Sunday, February 7, 2010

#47 Winnie the Pooh by A.A. Milne

It’s sort of like the show Seinfeld, but with more songs and pine trees. Pooh is the Jerry of the book, as he always breaks even and never comes to any harm. He and his friends, Piglet, Rabbit, Owl, Kanga, and Roo also spend the day visiting each other’s apartments (that is, tree houses) and muddling through the absurdities that fill their lives. But this book, unlike that show, is not about nothing. It is about friendship, imagination and the wonder of childhood. Pooh could give Jerry a few lessons on dealing with life’s little Heffalumps with a “hummy” song, a smackerel of “hunny,” and a quiet stroll though the woods.

Sunday, January 31, 2010

#46 The Iliad by Homer

There are names for women like Helen of Troy, and by the tenth year of a most bloody and unceasing war, she has called herself every one. Every day, men have their limbs slashed, eyes gouged, throats cut, skulls smashed and corpses defiled, all because of her. The war starts when she, already married to Menalaus of Sparta, ran away with Paris of Troy. The Greeks launch a thousand ships to get her back. When the gods and goddesses on Mount Olympus get involved, it quickly turns into a battle between the mortal and immortal: an unfair match. All this fuss over one woman. She’s beautiful, yes, but can she cook?

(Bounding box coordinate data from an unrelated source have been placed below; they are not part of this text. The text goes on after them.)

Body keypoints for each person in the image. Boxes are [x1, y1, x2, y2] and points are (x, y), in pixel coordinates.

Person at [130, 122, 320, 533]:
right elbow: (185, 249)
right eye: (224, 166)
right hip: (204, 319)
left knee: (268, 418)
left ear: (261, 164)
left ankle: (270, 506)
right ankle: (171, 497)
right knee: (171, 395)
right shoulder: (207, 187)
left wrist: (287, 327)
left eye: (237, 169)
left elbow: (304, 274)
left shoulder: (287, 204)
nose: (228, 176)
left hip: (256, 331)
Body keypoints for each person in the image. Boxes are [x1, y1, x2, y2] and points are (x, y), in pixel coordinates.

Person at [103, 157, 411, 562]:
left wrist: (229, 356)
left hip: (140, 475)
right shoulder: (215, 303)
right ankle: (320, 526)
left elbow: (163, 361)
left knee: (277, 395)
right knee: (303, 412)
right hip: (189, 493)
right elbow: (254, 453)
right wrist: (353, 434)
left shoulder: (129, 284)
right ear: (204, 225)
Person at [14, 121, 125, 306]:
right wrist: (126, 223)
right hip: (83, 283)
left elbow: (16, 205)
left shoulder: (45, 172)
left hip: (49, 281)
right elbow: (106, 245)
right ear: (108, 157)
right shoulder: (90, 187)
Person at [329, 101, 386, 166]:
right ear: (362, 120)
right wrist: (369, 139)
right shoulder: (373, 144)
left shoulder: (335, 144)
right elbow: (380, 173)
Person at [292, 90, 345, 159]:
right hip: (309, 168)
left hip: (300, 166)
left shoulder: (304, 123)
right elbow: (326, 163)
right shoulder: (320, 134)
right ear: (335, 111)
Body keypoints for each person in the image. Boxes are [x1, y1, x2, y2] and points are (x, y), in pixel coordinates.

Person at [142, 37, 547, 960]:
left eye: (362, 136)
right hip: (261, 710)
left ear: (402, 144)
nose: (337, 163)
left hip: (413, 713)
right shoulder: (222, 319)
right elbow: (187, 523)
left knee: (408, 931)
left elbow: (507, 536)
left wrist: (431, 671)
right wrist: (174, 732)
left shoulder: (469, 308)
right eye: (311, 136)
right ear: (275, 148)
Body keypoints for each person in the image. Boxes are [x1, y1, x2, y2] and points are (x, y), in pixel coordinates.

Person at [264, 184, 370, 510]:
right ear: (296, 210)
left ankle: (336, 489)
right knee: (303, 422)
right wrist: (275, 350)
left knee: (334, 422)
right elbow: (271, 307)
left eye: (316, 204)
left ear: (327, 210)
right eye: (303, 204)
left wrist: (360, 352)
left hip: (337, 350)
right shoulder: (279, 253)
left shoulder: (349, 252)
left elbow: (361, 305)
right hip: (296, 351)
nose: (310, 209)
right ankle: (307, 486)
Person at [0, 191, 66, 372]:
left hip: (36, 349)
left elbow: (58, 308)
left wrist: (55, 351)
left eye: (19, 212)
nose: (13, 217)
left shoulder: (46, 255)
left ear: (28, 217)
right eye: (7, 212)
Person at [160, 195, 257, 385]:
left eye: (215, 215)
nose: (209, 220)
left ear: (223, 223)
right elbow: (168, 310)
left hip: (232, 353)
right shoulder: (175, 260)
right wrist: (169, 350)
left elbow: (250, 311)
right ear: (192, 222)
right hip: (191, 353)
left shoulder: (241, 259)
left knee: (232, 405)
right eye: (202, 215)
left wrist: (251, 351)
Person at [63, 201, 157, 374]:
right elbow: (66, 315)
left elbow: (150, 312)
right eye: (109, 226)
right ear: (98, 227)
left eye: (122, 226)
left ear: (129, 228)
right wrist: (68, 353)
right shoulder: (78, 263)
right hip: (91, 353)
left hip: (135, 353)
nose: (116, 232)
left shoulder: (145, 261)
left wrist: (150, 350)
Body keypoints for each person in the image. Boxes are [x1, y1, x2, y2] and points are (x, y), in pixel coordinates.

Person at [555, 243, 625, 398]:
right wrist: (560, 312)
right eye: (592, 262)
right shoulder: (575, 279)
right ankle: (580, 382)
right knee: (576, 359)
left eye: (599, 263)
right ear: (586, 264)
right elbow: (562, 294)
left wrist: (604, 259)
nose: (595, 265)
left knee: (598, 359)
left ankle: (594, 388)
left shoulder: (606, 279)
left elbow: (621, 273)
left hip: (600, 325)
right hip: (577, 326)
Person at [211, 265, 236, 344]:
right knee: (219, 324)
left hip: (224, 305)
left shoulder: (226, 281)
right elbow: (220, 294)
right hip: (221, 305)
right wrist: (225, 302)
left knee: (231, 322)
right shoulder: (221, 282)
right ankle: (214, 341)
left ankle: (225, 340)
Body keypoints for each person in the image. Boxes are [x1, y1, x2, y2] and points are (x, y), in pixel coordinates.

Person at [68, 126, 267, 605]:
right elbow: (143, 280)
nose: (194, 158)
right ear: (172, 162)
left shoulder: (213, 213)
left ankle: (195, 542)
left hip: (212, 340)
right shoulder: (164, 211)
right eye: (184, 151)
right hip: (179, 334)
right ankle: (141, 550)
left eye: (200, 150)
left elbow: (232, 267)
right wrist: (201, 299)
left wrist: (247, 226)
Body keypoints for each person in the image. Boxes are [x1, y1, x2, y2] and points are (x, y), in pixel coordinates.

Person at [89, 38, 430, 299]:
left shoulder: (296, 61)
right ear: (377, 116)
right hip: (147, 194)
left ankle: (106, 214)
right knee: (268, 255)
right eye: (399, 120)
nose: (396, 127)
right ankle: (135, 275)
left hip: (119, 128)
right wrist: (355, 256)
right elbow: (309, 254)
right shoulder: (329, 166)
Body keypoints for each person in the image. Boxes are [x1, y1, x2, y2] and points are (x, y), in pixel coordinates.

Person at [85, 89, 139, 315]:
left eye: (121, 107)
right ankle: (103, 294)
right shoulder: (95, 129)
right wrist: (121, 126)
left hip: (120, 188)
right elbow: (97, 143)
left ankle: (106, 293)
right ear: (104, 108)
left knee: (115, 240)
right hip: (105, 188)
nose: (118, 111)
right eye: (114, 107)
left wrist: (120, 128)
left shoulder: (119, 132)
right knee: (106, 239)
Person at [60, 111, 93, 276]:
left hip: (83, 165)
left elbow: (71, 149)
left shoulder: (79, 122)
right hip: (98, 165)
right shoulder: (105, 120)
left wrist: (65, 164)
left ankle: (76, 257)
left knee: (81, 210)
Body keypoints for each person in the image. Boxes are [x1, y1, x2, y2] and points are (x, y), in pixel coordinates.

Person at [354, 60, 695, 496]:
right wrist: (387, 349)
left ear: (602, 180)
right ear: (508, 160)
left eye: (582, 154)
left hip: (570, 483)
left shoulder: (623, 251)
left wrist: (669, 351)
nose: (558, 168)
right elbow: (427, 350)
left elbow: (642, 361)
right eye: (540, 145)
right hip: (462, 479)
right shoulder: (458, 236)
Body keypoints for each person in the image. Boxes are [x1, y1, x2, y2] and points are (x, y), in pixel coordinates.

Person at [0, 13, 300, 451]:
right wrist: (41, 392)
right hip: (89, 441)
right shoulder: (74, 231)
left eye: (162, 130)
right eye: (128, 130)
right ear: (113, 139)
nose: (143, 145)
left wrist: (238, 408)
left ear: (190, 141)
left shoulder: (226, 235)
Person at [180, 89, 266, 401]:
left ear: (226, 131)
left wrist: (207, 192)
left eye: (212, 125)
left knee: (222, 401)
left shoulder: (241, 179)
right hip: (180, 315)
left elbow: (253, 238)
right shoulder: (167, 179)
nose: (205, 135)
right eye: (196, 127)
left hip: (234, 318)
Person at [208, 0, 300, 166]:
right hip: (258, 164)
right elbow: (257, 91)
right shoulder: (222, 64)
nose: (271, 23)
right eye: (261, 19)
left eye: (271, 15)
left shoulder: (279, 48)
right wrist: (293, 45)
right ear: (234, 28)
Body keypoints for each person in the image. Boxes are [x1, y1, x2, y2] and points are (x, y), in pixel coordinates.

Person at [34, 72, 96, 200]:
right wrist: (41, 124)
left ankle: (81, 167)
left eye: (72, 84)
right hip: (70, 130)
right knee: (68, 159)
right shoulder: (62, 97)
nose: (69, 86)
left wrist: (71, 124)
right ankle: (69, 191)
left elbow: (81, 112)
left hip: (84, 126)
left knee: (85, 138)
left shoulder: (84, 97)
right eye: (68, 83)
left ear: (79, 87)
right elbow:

Wednesday, January 27, 2010

#45 The Scarlet Letter by Nathaniel Hawthorne

Long before Maury Povich came on the scene to reveal paternity, people just had to take the mother’s word for it. The problem in this novel is that Hester Prynne isn’t talking. Her husband cannot be the father of her child, because he is thought to be two years at the bottom of the sea. Rather than leave the confines of her strict Puritan town, she stays and is forced to wear the letter “A”, for “adultery”, upon her chest. So who is the father? One who speaks eloquently about the Heavenly Father, and who suffers unimaginably in hypocrisy and shame. His secret letter “A” is the agony within his heart.